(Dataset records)
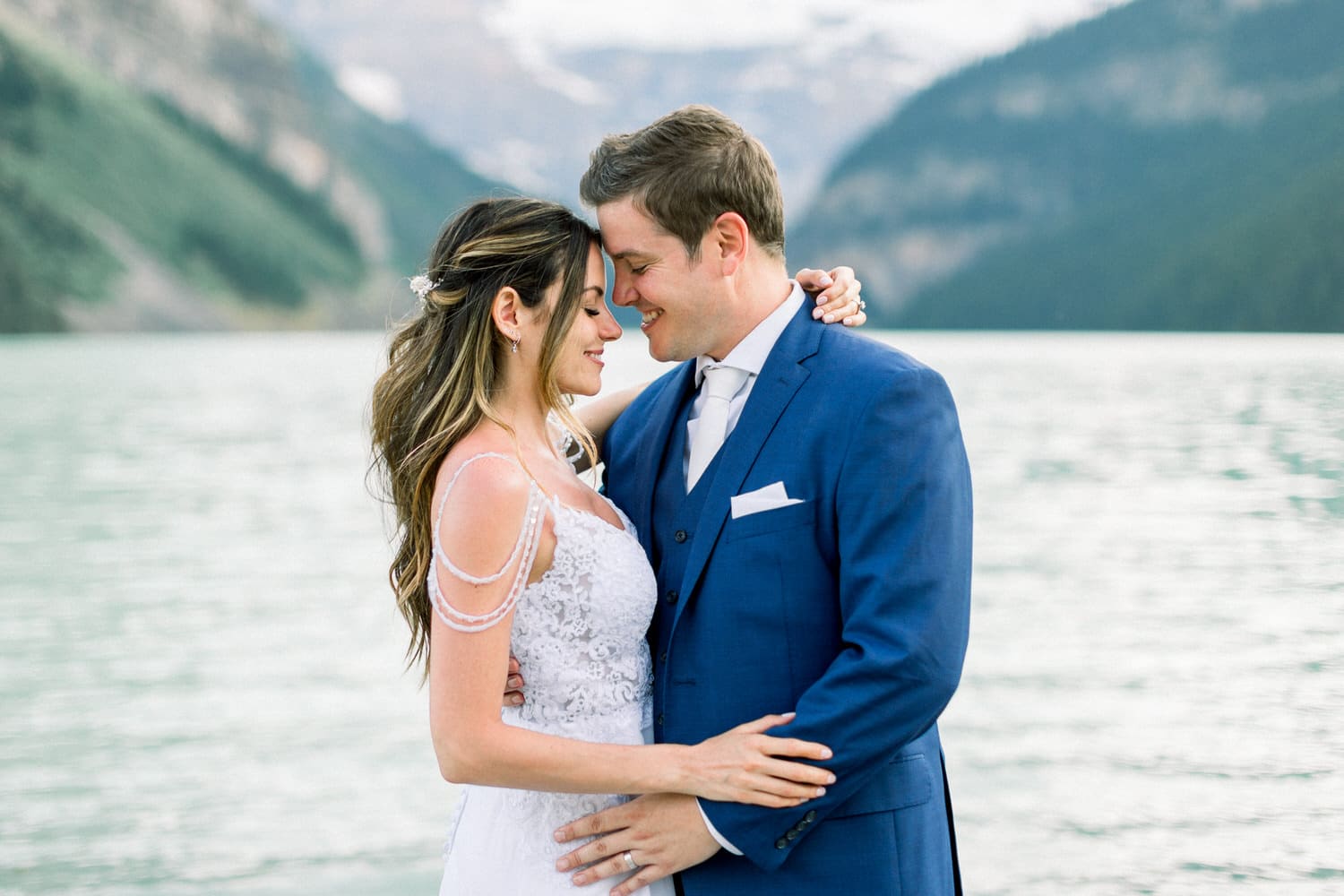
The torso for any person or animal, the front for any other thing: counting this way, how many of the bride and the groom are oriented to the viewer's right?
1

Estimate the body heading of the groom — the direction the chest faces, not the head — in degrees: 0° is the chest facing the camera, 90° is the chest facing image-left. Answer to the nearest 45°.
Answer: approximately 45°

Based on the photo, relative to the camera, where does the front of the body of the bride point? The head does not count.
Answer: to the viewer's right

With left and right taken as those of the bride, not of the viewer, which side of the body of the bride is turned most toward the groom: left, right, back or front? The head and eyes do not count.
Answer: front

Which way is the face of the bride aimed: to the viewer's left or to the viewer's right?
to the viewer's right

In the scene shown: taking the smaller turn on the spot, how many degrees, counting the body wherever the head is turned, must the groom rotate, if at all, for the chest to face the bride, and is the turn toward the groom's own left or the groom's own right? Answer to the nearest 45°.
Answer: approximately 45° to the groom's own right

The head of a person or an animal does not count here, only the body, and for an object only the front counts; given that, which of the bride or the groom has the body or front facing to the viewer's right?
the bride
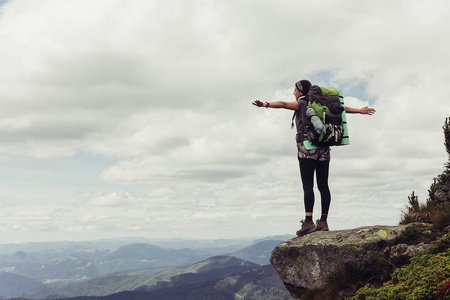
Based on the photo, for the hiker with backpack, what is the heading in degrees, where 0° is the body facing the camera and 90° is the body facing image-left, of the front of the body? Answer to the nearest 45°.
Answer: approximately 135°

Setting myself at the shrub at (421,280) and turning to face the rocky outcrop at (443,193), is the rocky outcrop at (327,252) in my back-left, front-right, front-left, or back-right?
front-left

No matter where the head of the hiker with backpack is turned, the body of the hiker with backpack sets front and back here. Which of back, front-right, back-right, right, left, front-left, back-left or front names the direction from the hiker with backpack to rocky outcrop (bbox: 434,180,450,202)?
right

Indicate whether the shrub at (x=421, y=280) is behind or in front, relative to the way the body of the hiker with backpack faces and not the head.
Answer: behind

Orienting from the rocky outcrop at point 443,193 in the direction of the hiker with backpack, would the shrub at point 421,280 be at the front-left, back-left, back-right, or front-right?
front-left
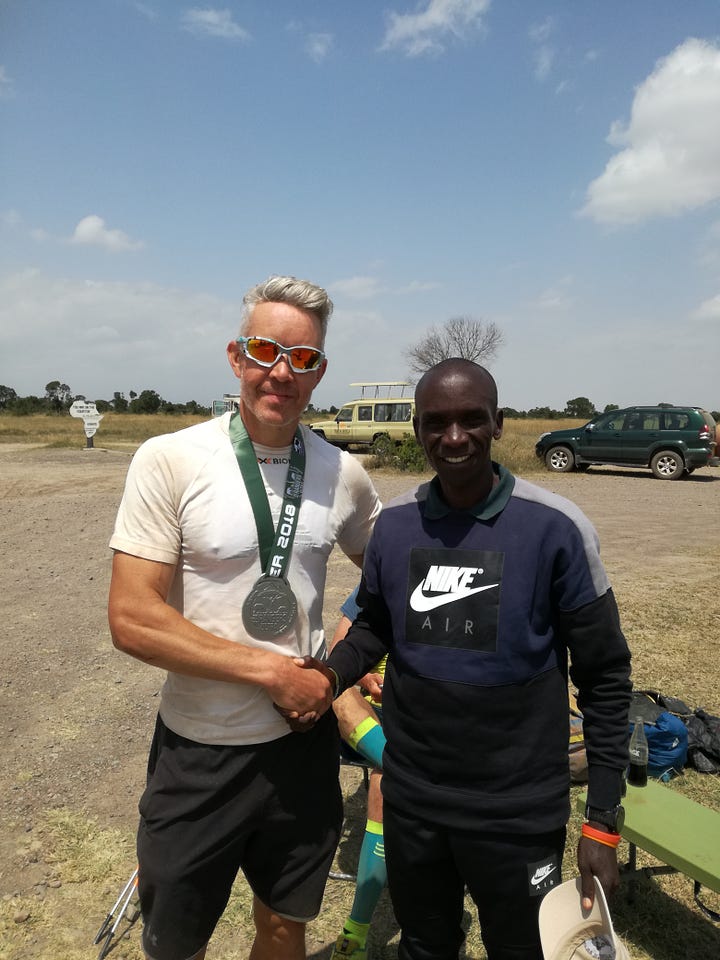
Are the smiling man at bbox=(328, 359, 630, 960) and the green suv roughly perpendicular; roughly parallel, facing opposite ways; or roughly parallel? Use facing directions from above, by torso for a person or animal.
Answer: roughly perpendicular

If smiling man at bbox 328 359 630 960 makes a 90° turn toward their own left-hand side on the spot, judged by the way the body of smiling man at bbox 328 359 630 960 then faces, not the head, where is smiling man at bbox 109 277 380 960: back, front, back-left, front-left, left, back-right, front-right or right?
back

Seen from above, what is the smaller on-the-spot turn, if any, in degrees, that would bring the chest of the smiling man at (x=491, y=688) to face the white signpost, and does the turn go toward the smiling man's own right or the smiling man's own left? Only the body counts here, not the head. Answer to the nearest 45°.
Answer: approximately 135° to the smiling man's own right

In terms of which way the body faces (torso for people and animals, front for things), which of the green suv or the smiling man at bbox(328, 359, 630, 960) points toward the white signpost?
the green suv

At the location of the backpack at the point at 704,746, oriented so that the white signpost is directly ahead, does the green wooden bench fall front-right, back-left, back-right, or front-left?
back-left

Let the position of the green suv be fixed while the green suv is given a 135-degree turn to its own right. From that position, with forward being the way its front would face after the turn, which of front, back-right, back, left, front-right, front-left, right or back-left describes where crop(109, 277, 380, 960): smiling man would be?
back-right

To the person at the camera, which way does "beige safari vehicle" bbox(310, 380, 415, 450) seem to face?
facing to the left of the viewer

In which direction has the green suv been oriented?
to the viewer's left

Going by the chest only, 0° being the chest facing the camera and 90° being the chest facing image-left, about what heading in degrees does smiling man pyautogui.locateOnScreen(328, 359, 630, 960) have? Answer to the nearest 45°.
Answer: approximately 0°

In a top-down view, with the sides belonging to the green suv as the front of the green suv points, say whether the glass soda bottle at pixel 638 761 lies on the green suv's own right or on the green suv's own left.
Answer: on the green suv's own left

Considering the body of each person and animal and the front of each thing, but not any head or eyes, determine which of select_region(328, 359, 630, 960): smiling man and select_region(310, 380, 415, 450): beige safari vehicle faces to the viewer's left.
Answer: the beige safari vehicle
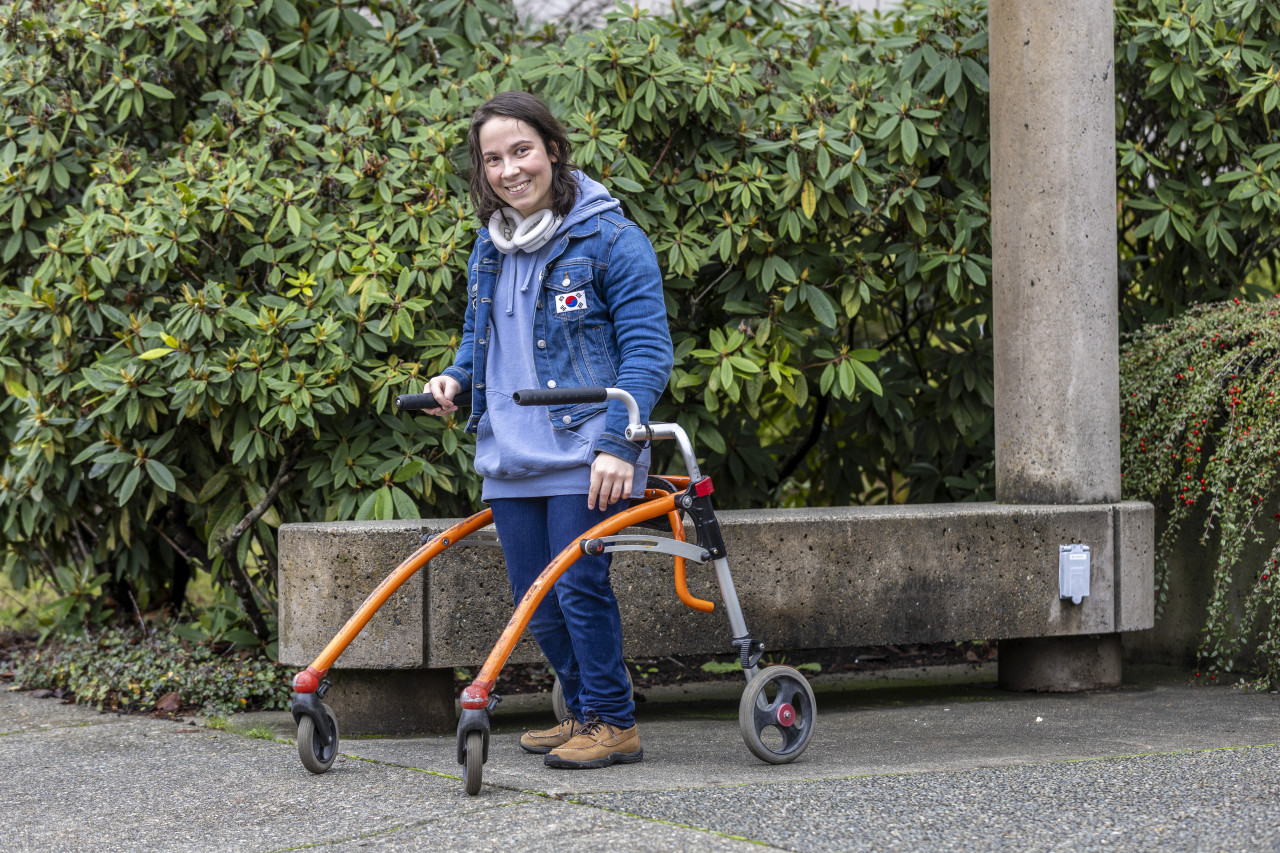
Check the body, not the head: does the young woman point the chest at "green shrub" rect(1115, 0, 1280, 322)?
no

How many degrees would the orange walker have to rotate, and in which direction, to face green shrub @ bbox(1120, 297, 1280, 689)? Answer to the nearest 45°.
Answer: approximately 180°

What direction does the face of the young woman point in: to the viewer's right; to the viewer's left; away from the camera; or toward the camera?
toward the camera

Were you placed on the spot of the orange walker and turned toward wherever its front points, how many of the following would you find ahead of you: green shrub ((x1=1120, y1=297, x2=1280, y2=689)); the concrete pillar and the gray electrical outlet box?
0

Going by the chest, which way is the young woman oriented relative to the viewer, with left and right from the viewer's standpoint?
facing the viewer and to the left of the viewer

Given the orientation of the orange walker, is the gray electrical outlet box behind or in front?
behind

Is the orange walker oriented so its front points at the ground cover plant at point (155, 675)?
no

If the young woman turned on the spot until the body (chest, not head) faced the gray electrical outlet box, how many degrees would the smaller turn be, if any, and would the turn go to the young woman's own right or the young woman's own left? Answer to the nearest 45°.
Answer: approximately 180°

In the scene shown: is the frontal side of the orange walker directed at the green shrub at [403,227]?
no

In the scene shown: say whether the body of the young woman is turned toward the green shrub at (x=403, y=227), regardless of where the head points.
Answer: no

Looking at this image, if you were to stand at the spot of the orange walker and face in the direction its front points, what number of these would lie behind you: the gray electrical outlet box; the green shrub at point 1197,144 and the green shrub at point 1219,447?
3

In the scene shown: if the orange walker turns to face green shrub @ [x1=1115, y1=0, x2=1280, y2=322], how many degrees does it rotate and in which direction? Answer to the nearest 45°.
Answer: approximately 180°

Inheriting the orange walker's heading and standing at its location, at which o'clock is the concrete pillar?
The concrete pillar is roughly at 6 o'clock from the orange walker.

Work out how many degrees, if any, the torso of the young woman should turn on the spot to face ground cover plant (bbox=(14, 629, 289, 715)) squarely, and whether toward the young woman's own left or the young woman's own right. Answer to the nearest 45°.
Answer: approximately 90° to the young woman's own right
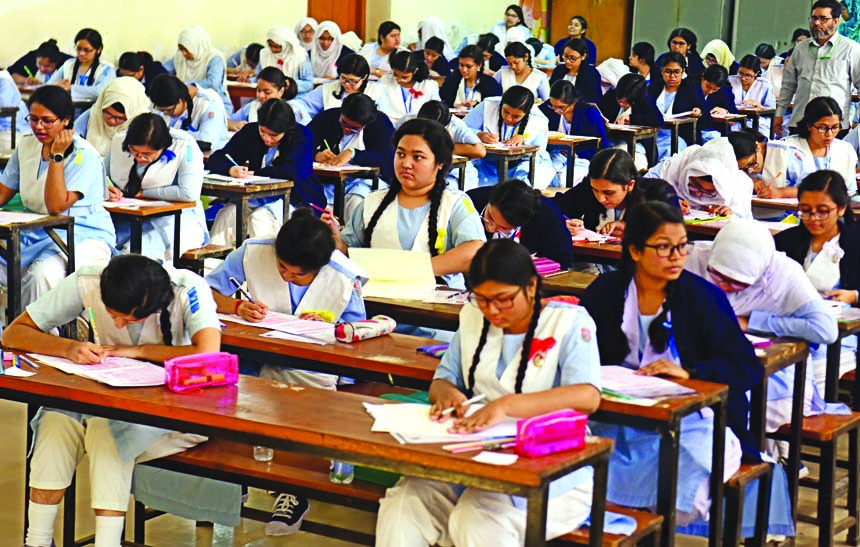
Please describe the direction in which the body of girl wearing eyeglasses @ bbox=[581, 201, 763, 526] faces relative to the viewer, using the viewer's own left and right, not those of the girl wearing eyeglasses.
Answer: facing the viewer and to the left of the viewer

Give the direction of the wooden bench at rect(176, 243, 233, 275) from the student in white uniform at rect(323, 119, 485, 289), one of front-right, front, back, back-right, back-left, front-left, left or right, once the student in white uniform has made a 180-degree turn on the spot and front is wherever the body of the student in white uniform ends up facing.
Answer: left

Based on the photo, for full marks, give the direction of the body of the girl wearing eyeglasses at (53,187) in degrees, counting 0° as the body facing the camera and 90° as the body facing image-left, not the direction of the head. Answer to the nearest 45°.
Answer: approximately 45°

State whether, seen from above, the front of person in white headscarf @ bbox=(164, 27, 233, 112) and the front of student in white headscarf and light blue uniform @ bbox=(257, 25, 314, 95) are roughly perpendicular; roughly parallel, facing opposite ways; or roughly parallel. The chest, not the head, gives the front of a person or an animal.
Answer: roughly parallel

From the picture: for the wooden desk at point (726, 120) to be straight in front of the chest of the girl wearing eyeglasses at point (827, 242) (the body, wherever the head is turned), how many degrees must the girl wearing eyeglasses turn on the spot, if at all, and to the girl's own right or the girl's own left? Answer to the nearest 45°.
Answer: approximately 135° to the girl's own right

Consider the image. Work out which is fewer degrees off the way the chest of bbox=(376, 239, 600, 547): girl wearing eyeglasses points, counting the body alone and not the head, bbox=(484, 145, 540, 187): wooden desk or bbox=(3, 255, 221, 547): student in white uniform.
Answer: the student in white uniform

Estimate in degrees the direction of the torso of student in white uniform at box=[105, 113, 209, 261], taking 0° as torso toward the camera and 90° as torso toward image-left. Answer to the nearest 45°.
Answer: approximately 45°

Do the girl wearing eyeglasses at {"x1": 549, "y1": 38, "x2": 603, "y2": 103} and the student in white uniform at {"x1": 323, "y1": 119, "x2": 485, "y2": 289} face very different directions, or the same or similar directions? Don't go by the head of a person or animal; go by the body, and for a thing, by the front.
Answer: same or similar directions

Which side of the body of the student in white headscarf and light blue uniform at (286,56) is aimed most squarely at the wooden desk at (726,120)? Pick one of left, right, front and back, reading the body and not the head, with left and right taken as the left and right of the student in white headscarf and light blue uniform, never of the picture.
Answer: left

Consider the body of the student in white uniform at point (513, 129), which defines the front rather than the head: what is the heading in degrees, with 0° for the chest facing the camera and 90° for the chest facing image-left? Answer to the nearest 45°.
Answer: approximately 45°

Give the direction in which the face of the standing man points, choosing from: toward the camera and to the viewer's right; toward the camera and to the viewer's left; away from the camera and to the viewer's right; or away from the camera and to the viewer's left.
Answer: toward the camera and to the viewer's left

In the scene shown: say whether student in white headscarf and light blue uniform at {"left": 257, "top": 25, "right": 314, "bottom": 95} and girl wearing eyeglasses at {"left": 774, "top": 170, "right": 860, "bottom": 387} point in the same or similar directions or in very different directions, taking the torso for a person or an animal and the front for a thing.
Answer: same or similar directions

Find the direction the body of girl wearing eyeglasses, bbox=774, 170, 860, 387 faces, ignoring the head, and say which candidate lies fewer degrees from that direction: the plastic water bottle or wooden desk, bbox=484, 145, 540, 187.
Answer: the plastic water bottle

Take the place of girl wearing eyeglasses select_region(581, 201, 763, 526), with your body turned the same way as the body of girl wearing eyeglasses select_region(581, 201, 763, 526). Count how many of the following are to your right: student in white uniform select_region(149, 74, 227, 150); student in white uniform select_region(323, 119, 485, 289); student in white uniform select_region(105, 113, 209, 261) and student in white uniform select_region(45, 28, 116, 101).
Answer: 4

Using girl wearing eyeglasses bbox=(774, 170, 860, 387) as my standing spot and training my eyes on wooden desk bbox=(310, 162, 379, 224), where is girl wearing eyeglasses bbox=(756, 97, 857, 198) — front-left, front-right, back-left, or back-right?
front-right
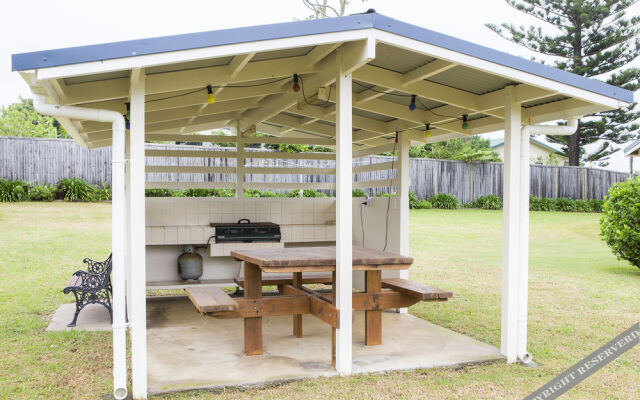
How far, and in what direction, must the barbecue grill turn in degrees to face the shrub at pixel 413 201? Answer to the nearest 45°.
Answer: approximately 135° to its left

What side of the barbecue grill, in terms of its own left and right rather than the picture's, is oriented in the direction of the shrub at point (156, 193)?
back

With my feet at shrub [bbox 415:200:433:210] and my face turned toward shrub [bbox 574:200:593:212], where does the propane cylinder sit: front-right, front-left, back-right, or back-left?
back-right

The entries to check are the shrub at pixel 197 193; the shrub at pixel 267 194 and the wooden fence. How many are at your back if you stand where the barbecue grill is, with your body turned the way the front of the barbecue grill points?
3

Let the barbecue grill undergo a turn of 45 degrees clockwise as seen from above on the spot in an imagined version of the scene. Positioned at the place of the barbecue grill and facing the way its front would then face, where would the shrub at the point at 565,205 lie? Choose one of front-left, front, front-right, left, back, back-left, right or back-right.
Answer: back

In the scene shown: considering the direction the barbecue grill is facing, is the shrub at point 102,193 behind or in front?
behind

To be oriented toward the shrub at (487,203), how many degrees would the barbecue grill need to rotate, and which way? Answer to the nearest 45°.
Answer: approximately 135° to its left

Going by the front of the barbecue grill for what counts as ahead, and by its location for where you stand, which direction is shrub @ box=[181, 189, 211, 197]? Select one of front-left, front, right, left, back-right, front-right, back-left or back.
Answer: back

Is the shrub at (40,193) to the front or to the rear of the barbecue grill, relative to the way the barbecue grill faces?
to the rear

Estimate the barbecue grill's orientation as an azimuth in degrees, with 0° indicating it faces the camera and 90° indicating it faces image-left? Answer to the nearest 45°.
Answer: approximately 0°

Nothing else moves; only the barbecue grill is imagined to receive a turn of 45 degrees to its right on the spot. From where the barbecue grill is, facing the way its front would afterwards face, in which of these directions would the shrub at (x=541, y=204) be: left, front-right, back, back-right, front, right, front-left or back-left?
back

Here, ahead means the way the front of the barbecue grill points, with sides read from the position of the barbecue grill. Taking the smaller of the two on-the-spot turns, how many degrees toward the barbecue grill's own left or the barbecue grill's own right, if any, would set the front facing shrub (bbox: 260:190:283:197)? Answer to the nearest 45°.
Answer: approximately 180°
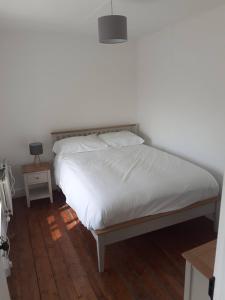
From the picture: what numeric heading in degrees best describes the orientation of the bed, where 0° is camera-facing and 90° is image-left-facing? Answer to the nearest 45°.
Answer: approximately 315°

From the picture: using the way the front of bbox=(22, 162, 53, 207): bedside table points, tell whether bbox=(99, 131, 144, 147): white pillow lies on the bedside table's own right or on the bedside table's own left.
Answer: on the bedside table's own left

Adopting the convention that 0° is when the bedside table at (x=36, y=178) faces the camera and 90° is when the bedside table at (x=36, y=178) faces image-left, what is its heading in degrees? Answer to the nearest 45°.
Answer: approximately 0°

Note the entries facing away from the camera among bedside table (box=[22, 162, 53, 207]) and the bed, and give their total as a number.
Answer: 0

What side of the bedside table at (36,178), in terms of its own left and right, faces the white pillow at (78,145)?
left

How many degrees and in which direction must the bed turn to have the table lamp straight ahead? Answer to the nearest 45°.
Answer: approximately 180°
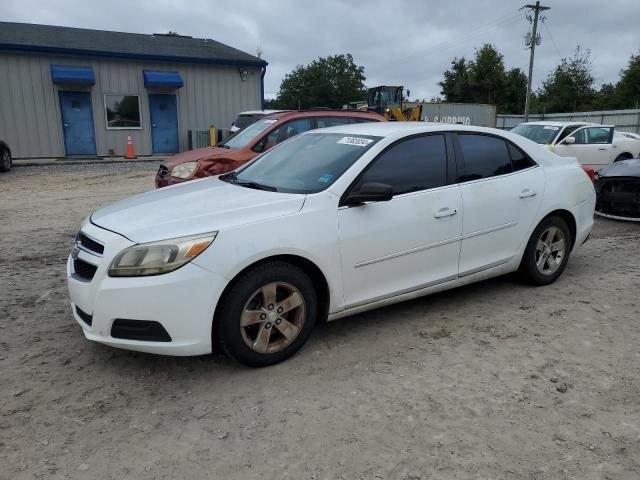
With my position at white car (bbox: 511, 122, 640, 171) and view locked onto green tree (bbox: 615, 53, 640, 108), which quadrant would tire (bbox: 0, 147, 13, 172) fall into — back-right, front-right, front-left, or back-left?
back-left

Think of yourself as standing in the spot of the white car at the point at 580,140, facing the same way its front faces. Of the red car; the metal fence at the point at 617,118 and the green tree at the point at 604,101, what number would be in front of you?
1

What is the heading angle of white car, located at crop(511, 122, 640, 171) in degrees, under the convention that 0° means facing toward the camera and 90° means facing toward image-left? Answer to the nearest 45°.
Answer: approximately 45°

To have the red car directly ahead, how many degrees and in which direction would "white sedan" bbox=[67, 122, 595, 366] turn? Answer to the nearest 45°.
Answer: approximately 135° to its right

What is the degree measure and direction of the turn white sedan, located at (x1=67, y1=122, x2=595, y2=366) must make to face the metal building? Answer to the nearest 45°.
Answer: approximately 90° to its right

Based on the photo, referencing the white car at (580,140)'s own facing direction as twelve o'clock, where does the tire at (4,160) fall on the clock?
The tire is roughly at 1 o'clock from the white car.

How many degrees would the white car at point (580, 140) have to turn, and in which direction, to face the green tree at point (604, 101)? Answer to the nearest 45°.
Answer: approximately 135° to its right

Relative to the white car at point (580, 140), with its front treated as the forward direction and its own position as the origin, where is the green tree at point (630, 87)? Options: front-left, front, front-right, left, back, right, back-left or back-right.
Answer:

▶ **TASK BRIEF**
Rewrite the material starting at the line containing "Orienting from the" and ending at the line containing "Answer: approximately 135° to the smiling", with "green suv" replaced by "green SUV" and all else unchanged. Omit the pictures.

▶ **RESPONSE TO THIS TASK**
Orienting from the rocky outcrop at point 443,193 in the direction of the hiker with backpack, would the shrub at point 421,280 be at the front-left, back-left, back-right, or front-right?
front-left
Are the smiling man at bbox=(328, 359, 630, 960) and the green SUV roughly perpendicular; roughly parallel, facing opposite ways; or roughly parallel? Use facing directions from above, by torso for a person or animal.
Answer: roughly perpendicular

If smiling man at bbox 328 359 630 960 makes a 90° turn toward their own left-hand side on the spot, judged by the way the body of smiling man at bbox 328 359 630 960 then faces, not the head, where is smiling man at bbox 109 277 380 960: back, front, back-left, front-left, left, back-right, front-right or right?
back

Seen from above, what is the smaller on-the-spot turn, if any, in degrees, that would bring the chest of the smiling man at (x=491, y=688) to face the white signpost, and does the turn go toward the smiling man's own right or the smiling man's own left? Only the body counts here, not the head. Answer to the nearest 45°.
Answer: approximately 135° to the smiling man's own right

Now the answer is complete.